──────── TEXT PROVIDED

The Institutional Era of Ethereum Has Arrived
Institutions are embracing Ethereum. As major Wall Street players discover the potential of innovations like stablecoins, DeFi, and RWA, Ethereum is becoming their preferred decentralized platform. Institutions such as BlackRock, JPMorgan, and UBS are building on Ethereum because it dominates these verticals while offering significant decentralization and security advantages.
ETH is also emerging as a reserve asset. Over the past few years, several large corporations have added BTC to their balance sheets. Recently, however, a wave of public companies, DAOs, and crypto-native foundations have begun accumulating ETH as a long-term holding. Today, more than 1.7 million ETH (worth $5.9 billion) is locked in reserve holdings, doubling year-on-year in total reserve value.
Ethereum is the next global financial layer. Institutional investors are reserving ETH because they recognize ETH as the monetary foundation of this layer. ETH is the first digital asset to combine reliable neutrality, scarcity, utility, and yield. While BTC is recognized as the first reserve asset in cryptocurrency, ETH is the first income-generating reserve asset.
This report focuses on the first institutions adopting ETH as a strategic reserve asset. It also looks ahead to explain how these institutions will next stake ETH, the role distributed validators will play in establishing institutional staking standards, and why the race to adopt ETH as a reserve asset will become a trillion-dollar catalyst for Ethereum.
1. Why Institutions Prefer "Digital Oil" Over "Digital Gold"
Bitcoin rightfully earned its status as the world's first digital gold. Bitcoin is a non-sovereign store of value with unique properties that appeal to institutions. But Ethereum is a more dynamic asset because it powers the global on-chain economy. As the world moves on-chain, Ethereum’s utility and scarcity will rise together. If Bitcoin is digital gold, then Ethereum is digital oil.

The trend of institutions favoring digital oil over digital gold is expected to continue over the next decade. There are three reasons:
1. BTC sits idle; ETH builds. Bitcoin succeeded by serving as a passive store of value. In contrast, Ethereum succeeds by remaining highly productive. Ethereum is the essential fuel for the world’s most decentralized and secure smart contract blockchain. Every transaction in Ethereum’s vast DeFi ecosystem, every NFT mint, and every Layer 2 settlement requires ETH as gas fees. Since the launch of EIP-1559 in August 2021, approximately 4.6 million ETH (worth about $15.6 billion at current prices) has been burned, demonstrating the asset’s role as digital oil in the on-chain economy. Today, Ethereum secures around $237 billion in value across L1 and top L2 networks. As more of the global economy shifts on-chain, demand for ETH will continue to grow. Ethereum holds 57% of the RWA market and 54.2% of total stablecoin supply. In short, Ethereum leads across multiple metrics, and ETH powers its ecosystem.

────────────────
──────── DATA EXCERPTS

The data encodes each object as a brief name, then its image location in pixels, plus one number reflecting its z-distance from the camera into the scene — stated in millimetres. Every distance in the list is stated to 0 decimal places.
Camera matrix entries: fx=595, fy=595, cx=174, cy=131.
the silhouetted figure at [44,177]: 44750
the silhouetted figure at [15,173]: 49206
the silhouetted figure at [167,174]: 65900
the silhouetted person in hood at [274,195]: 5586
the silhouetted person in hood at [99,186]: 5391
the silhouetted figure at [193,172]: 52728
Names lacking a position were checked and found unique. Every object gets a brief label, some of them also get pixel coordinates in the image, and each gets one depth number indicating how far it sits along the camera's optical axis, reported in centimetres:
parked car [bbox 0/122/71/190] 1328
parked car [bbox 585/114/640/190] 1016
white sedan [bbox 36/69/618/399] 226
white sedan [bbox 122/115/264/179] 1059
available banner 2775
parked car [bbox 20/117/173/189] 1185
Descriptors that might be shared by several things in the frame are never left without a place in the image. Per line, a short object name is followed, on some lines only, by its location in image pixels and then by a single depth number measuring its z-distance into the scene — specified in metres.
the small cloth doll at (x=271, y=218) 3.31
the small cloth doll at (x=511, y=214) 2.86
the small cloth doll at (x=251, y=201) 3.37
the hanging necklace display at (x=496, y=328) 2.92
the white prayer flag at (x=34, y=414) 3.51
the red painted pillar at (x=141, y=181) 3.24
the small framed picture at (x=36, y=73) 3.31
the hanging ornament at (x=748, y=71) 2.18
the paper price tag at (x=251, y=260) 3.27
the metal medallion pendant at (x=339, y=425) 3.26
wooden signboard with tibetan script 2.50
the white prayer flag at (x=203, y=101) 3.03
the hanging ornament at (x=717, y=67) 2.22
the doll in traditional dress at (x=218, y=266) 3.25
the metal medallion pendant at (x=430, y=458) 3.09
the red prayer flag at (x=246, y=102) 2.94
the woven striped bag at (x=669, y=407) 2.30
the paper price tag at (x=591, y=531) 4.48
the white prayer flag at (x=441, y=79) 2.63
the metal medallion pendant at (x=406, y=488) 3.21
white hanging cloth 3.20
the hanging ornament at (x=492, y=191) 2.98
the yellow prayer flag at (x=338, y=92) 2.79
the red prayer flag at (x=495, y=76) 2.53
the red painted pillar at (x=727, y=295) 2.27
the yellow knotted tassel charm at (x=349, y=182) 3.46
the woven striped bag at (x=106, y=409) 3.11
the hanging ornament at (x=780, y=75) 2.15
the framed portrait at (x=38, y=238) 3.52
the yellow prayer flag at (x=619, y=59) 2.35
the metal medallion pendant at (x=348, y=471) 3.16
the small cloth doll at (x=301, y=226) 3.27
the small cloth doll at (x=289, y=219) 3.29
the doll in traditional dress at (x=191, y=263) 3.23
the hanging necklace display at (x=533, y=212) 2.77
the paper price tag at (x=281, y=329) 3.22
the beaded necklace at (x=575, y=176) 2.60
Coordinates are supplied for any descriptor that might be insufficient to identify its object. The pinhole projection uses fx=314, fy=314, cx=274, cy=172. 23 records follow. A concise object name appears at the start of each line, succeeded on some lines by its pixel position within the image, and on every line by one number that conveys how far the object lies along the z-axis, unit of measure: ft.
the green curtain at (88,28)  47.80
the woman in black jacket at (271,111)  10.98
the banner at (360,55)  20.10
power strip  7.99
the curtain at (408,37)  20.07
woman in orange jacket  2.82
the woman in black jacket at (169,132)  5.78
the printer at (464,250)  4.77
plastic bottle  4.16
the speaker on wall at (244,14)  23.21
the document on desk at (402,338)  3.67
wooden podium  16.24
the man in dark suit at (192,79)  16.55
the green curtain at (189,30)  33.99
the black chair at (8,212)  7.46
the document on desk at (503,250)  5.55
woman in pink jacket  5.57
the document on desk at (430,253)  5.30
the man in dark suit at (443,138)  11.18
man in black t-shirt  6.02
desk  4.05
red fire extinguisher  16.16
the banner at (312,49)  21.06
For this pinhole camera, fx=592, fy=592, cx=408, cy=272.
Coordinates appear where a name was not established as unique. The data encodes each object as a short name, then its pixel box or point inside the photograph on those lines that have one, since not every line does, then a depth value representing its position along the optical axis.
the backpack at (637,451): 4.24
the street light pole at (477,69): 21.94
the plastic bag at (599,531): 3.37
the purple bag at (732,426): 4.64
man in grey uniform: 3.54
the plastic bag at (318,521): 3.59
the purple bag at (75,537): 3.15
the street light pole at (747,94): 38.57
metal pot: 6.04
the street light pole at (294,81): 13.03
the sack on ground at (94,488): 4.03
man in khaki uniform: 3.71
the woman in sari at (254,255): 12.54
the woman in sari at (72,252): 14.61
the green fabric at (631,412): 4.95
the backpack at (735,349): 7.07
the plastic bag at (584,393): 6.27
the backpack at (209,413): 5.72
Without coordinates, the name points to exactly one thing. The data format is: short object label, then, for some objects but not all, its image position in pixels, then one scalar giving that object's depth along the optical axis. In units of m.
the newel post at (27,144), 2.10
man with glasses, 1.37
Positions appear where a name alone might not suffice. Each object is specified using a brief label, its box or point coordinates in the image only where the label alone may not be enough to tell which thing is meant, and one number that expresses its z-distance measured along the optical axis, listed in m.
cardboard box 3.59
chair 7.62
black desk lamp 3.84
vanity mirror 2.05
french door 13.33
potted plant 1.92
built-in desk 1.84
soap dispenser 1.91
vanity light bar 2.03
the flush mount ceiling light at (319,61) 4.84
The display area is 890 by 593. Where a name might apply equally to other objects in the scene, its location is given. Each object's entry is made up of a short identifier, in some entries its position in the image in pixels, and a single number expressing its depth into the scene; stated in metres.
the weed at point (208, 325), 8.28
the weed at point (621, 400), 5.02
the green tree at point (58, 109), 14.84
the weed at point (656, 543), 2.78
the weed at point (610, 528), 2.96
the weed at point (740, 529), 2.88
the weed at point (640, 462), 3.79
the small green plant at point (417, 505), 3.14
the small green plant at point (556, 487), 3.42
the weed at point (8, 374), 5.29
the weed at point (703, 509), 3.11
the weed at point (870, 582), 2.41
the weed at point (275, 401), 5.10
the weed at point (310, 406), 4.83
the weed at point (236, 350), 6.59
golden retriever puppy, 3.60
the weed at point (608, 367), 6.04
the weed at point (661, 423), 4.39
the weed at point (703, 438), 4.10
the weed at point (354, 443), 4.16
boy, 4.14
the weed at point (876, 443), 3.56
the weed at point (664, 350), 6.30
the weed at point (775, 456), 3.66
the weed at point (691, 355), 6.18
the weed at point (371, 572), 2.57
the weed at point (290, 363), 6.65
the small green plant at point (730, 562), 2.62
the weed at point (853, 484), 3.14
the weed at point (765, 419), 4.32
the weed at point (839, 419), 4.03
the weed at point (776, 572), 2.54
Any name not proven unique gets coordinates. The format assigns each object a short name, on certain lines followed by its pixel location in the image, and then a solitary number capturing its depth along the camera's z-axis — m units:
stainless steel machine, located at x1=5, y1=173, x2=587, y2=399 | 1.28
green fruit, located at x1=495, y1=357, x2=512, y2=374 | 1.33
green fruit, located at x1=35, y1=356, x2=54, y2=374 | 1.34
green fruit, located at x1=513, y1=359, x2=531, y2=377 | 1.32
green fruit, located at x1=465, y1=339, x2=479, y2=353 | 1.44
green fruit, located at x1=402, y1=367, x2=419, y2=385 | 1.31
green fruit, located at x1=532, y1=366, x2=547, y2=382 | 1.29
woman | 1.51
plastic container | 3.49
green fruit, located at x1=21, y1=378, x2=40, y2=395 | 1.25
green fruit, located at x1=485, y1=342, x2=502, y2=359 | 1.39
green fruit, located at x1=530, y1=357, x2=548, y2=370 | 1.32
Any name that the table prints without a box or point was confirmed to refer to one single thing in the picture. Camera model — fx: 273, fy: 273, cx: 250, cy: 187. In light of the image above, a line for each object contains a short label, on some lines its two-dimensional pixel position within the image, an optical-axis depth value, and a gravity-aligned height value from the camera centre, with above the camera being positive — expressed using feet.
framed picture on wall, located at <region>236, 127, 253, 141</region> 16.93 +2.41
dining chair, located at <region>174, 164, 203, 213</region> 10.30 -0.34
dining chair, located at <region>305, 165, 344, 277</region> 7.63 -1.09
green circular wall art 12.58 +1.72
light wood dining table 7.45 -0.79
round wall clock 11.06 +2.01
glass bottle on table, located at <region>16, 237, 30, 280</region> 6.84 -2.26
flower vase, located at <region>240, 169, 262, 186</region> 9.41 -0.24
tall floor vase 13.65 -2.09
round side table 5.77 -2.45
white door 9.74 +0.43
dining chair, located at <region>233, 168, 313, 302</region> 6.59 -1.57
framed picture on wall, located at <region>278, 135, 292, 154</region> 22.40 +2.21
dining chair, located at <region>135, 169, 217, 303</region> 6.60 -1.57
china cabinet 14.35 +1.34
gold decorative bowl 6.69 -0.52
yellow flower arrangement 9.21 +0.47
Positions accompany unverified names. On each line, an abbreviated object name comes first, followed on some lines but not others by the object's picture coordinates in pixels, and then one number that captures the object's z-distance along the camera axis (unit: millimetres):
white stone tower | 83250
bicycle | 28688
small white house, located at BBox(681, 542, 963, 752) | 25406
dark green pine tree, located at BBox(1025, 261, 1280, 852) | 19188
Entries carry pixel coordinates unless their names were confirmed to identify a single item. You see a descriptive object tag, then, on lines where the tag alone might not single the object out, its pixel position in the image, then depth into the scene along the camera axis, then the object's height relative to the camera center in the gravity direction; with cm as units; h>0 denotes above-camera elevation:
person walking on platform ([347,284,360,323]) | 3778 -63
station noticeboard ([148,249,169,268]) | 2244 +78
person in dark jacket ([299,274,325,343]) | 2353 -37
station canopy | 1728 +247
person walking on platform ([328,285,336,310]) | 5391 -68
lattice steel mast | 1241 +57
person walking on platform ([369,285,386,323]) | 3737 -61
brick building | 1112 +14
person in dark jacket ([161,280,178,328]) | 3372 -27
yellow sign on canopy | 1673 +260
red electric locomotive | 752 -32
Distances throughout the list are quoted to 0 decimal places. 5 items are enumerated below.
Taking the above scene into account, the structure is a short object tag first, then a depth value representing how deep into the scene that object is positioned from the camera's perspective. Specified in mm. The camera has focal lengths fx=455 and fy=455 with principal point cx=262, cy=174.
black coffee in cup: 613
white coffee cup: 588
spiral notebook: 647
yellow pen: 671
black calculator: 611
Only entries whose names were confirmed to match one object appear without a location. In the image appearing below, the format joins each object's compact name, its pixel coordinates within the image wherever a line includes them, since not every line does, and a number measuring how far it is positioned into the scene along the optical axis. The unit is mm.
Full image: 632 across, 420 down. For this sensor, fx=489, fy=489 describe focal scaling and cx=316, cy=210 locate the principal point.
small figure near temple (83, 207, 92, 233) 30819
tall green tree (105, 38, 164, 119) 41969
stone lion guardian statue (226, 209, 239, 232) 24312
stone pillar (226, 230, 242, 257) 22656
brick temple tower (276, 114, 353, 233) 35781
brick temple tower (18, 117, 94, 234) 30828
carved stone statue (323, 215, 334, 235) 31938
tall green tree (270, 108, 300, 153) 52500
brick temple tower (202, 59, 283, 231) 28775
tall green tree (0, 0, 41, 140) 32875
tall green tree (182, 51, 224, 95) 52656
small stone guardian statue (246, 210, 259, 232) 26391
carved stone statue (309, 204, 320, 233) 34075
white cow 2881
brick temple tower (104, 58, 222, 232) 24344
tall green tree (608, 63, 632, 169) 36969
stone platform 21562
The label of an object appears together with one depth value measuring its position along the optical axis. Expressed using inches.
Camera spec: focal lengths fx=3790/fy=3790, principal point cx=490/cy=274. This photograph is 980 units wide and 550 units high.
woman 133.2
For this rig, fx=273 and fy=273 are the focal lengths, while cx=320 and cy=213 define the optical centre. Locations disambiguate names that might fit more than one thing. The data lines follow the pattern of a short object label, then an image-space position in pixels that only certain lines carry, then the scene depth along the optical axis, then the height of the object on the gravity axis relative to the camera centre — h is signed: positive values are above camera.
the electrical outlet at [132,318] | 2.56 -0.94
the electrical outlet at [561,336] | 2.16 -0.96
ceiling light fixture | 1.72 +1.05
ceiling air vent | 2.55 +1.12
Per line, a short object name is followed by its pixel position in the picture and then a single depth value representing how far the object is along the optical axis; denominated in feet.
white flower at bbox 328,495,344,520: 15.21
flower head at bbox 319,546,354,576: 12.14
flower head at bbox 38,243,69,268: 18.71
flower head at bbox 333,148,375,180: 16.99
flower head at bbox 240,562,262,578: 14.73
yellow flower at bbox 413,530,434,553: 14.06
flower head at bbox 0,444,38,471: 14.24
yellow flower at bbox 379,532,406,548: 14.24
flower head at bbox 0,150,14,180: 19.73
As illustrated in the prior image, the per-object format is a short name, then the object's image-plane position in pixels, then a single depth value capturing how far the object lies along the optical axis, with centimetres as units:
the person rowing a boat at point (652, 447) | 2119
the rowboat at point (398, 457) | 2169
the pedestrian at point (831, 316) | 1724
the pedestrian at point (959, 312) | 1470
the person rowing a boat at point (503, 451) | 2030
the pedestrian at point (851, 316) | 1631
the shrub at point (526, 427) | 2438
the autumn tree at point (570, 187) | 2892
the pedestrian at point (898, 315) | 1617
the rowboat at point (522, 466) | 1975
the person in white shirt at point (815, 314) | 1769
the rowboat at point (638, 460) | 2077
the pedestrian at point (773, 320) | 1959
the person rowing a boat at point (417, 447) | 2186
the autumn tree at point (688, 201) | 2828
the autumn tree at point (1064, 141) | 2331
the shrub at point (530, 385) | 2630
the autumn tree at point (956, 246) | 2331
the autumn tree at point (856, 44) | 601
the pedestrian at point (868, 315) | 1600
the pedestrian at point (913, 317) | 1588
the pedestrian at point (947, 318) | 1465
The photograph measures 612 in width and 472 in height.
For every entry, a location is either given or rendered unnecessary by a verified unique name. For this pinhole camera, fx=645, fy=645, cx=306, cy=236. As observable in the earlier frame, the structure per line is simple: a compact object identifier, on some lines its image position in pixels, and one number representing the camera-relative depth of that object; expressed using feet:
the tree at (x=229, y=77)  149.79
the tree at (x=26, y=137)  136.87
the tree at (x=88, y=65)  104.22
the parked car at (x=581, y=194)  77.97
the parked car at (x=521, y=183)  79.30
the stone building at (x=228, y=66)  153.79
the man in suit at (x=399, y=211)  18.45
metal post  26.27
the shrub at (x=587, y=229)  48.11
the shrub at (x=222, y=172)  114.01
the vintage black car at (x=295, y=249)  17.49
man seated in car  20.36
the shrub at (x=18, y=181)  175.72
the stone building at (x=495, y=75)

────────────────

- [BRIEF A]
According to the Ethereum report, how much ETH has been burned since EIP-1559 launched in August 2021?
- [BRIEF B]
Using the Ethereum report, explain why institutions such as BlackRock, JPMorgan, and UBS are building on Ethereum.
- [BRIEF C]
Write the next part of the Ethereum report, picking up after its last sentence.
The data is not needed for this work.

- [ANSWER A]
Approximately 4.6 million ETH has been burned, worth about $15.6 billion at current prices.

- [ANSWER B]
They are building on Ethereum because it dominates stablecoins, DeFi, and RWA. It also offers significant decentralization and security advantages.

- [ANSWER C]
2. BTC leans inflationary; ETH turns deflationary. BTC has a fixed supply schedule with a current issuance rate of about 0.85%, programmed to decrease over time. As block rewards halve every four years, miners will increasingly rely on transaction fees for revenue. Some argue BTC’s security budget poses a potential threat. Ethereum uses a different monetary policy tied directly to economic activity. ETH issuance is capped at 1.51% to incentivize network security, but since about 80% of transaction fees are burned via EIP-1559, net ETH issuance has averaged only 0.1% annually since The Merge. ETH frequently experiences net deflation, and as demand for Ethereum block space grows, the total supply (currently slightly under 120 million ETH) is expected to decline. In other words, as Ethereum grows, ETH becomes increasingly scarce.
3. BTC generates no yield; ETH is a yield-bearing asset. Bitcoin itself does not generate yield. But ETH is a productive digital commodity. ETH stakers can lock up Ether as validators and currently earn around 2.1% real yield (nominal yield minus new issuance). Stakers receive ETH issuance and a portion of transaction fees (the portion not burned), with no counterparty risk, incentivizing long-term holding and active network participation. What sets ETH apart from all other major crypto assets is that validator yields increase as Ethereum’s economic throughput expands.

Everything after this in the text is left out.